On December 1st, 1937, notice was given of a new motion "to re-open and vacate the final judgment entered" and "for leave to file an affidavit of merits and answer in said cause." This motion was argued on December 3d, 1937. On the argument an affidavit was filed, in support of the motion, by the city attorney in which he stated that he was in charge of this particular matter and that on October 25th, 1937, he was taken suddenly ill and underwent an emergency operation for appendicitis with the result that he was incapacitated up to November 15th, 1937. The facts in this affidavit were not controverted.

No affidavit was filed in support of the substantive cause of action set forth in the complaint but affidavits were filed by the appellant in support of the proposed answer and the separate defenses set up therein. Assuming the facts as pleaded in the complaint to be true, there is disclosed, in conjunction with these affidavits, a factual situation that does not differ materially from the factual situations that existed in other cases which have recently come before this court.

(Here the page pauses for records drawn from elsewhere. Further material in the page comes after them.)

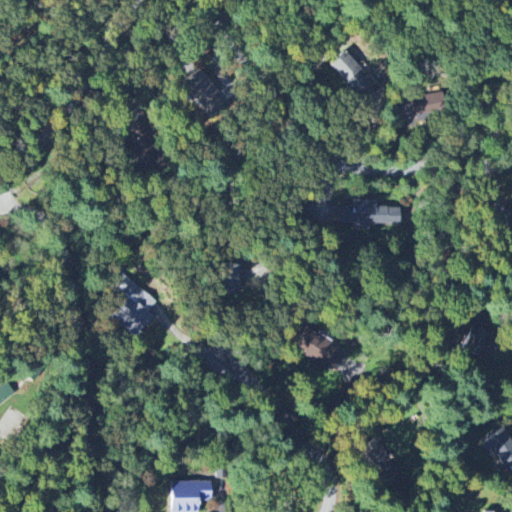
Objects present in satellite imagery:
building: (352, 75)
building: (198, 87)
road: (34, 96)
road: (70, 108)
road: (357, 162)
road: (510, 208)
building: (366, 213)
building: (230, 278)
building: (130, 309)
road: (74, 338)
building: (323, 352)
road: (299, 420)
building: (377, 462)
building: (187, 495)
building: (484, 511)
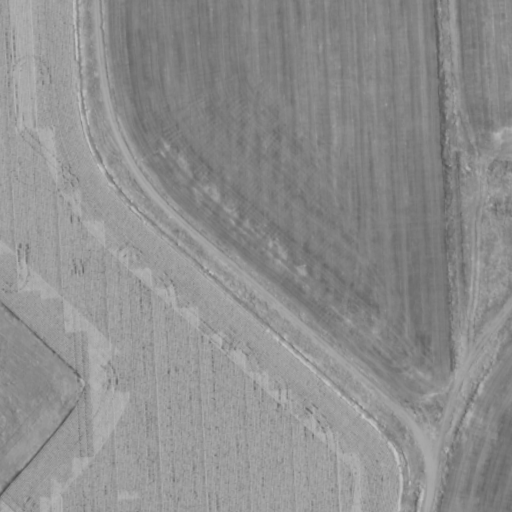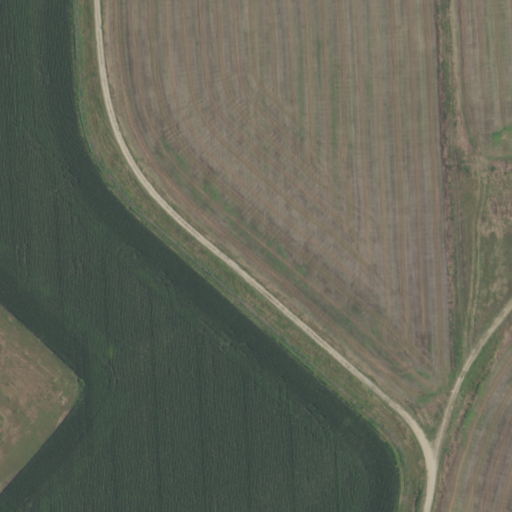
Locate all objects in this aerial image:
road: (239, 272)
airport: (144, 338)
road: (459, 383)
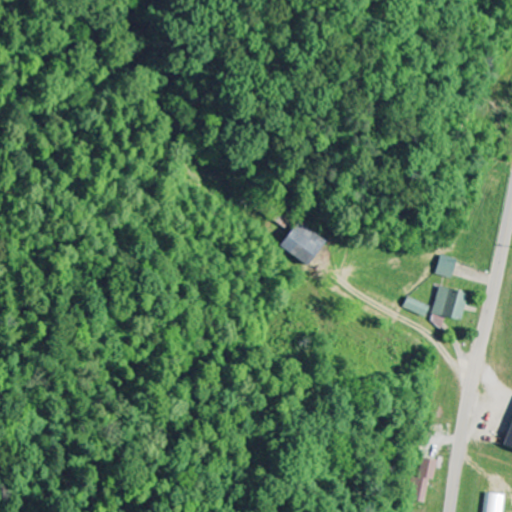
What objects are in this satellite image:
building: (302, 244)
building: (443, 267)
building: (448, 304)
building: (414, 307)
road: (478, 357)
building: (508, 435)
building: (424, 481)
building: (492, 503)
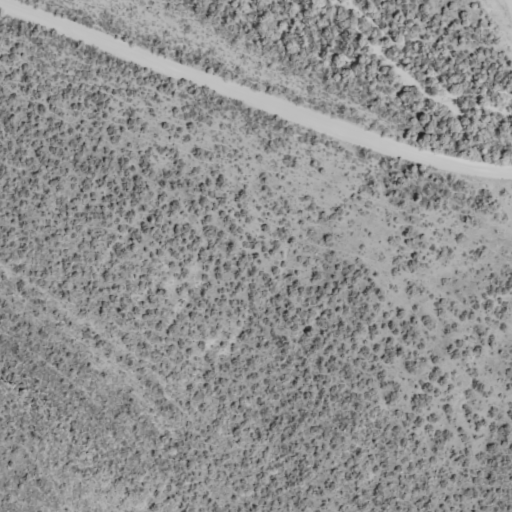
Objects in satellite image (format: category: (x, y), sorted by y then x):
road: (255, 115)
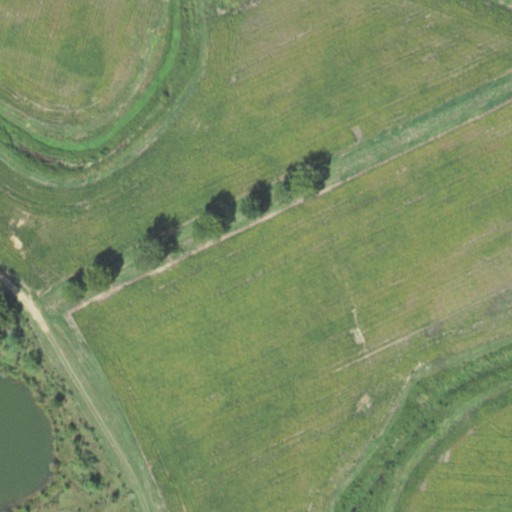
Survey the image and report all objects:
road: (58, 423)
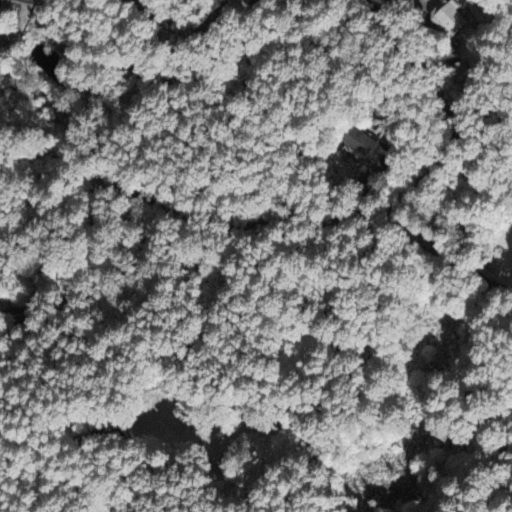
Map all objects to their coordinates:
building: (23, 1)
road: (425, 1)
building: (449, 17)
road: (15, 25)
road: (178, 29)
road: (421, 95)
building: (368, 147)
road: (265, 222)
road: (2, 389)
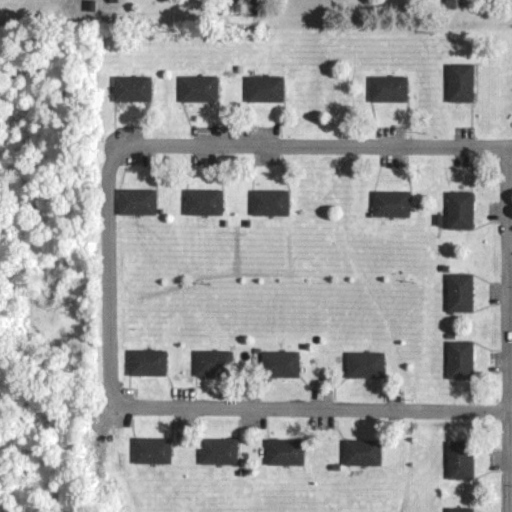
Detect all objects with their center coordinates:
building: (455, 3)
building: (459, 82)
building: (131, 88)
building: (197, 88)
building: (263, 88)
building: (387, 88)
road: (310, 146)
road: (510, 147)
building: (136, 201)
building: (202, 201)
building: (268, 202)
building: (389, 203)
building: (456, 211)
road: (110, 281)
building: (458, 292)
road: (508, 329)
building: (459, 359)
building: (145, 362)
building: (211, 363)
building: (279, 363)
building: (363, 364)
road: (314, 409)
building: (150, 450)
building: (216, 451)
building: (283, 451)
building: (360, 452)
building: (458, 459)
building: (458, 509)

The affidavits show that certain deductions were made from respondent's salary, by virtue of an ordinance passed in conformance with the applicable statutes (Pamph. L. 1933, ch. 17, as amended by Pamph. L. 1933, ch. 446), which purported to authorize such deductions from the respondent's salary. They also show that notice of the proposed reductions was sent to the clerk of the District Court; that the payroll sheets were signed and certified by the respondent, which he admits by affidavit; that the payroll checks were delivered semi-monthly and received and cashed without any protests or notations on the part of the respondent; and that the payroll sheets as signed and certified by the respondent set forth his salary at the reduced rate, and that the respondent at no time protested either in writing, orally, or by personal appearance, against the reduction in salary.

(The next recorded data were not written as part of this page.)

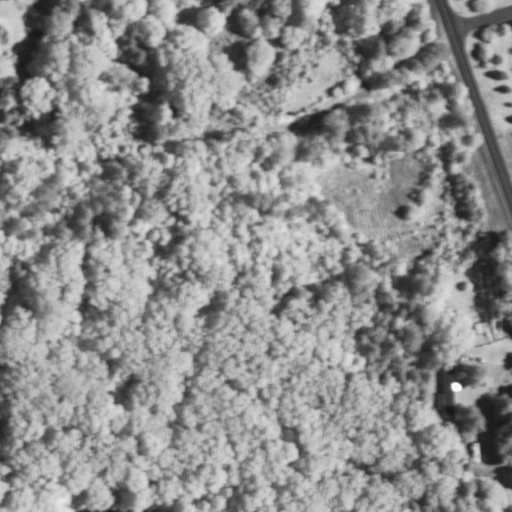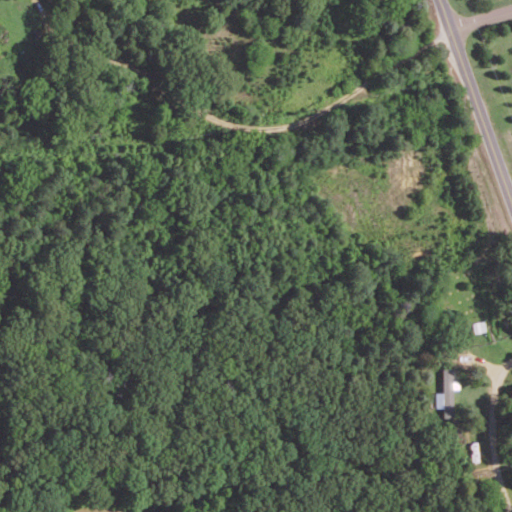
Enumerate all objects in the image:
road: (481, 21)
road: (475, 100)
road: (237, 123)
building: (444, 393)
road: (492, 432)
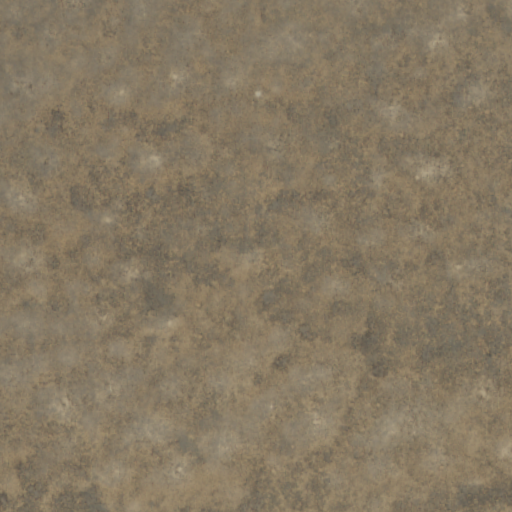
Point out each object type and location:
road: (505, 73)
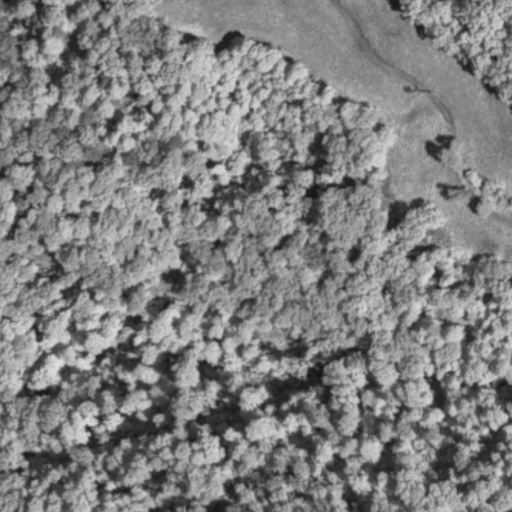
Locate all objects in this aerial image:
road: (449, 100)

The trial judge in disposing of the motion held that while on the authority of Fox v. Simon & Krivit, Inc., 109 A. 900 (not officially reported), he had the power in his discretion to open the judgment entered in this case and to permit the defendant to file an affidavit of merits, he had concluded that an examination of the answer and the affidavits relied in support thereof failed to show that a meritorious defense was set forth therein. He further held that the statutes relied on by the appellant for the power to reduce the respondent's salary were unconstitutional under the principles laid down in the case of Delmar v. Bergen County, 117 N.J.L. 377, and that the affidavits, at the most, showed no more than the mere acceptance by the plaintiff without protest of less than the salary fixed by the statute as belonging to his office and that, therefore, there could be no waiver or estoppel.

In this latter conclusion he fell into apparent and excusable error. It clearly appears that the proposed answer discloses a meritorious defense supported by the decisions of this court in Vander Burgh v. County of Bergen, 120 N.J.L. 444; Orlando v. County of Camden, 121 Id. 46; Freeman v. County of Passaic, Ibid., 48; La Corte v. County of Union, Ibid. 158. However, all of these cases were decided subsequent to the date of presentation and determination of the cause by the trial judge.

The appellant urges: (1) that the trial court erred in holding that the defendant-appellant had failed to show such facts as entitled it to defend, and (2), that the refusal of the trial court to open the default judgment was erroneous and constitutes an abuse of judicial discretion in that the affidavits produced by the defendant on the motion to open the said judgment showed such facts as, in law, constitute a just and legal defense to the action on the merits of the case.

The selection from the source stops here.